TASK TO CARRY OUT » Retype the records below exactly as they stand, omitting the pictures.
═════ DATA FOR THIS TASK ═════
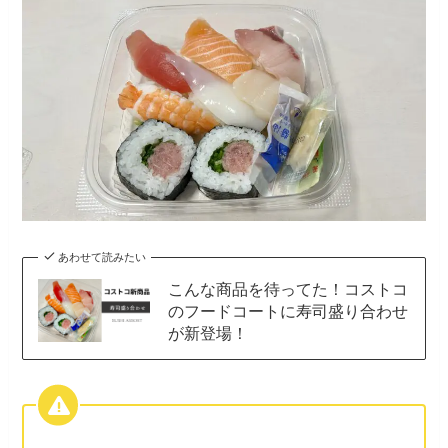
あわせて読みたい
こんな商品を待ってた！コストコ
のフードコートに寿司盛り合わせ
が新登場！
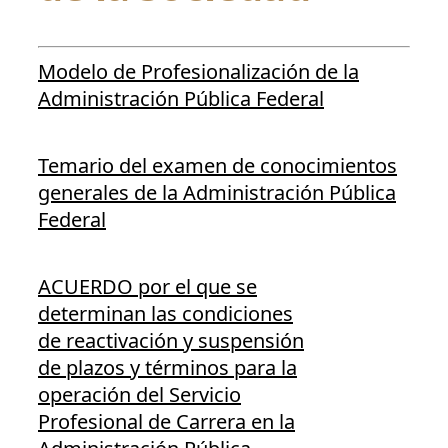
Modelo de Profesionalización de la
Administración Pública Federal
Temario del examen de conocimientos
generales de la Administración Pública
Federal
ACUERDO por el que se
determinan las condiciones
de reactivación y suspensión
de plazos y términos para la
operación del Servicio
Profesional de Carrera en la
═════
SOLUTION TO THE PROBLEM »
あわせて読みたい
こんな商品を待ってた！コストコ
のフードコートに寿司盛り合わせ
が新登場！
Modelo de Profesionalización de la
Administración Pública Federal
Temario del examen de conocimientos
generales de la Administración Pública
Federal
ACUERDO por el que se
determinan las condiciones
de reactivación y suspensión
de plazos y términos para la
operación del Servicio
Profesional de Carrera en la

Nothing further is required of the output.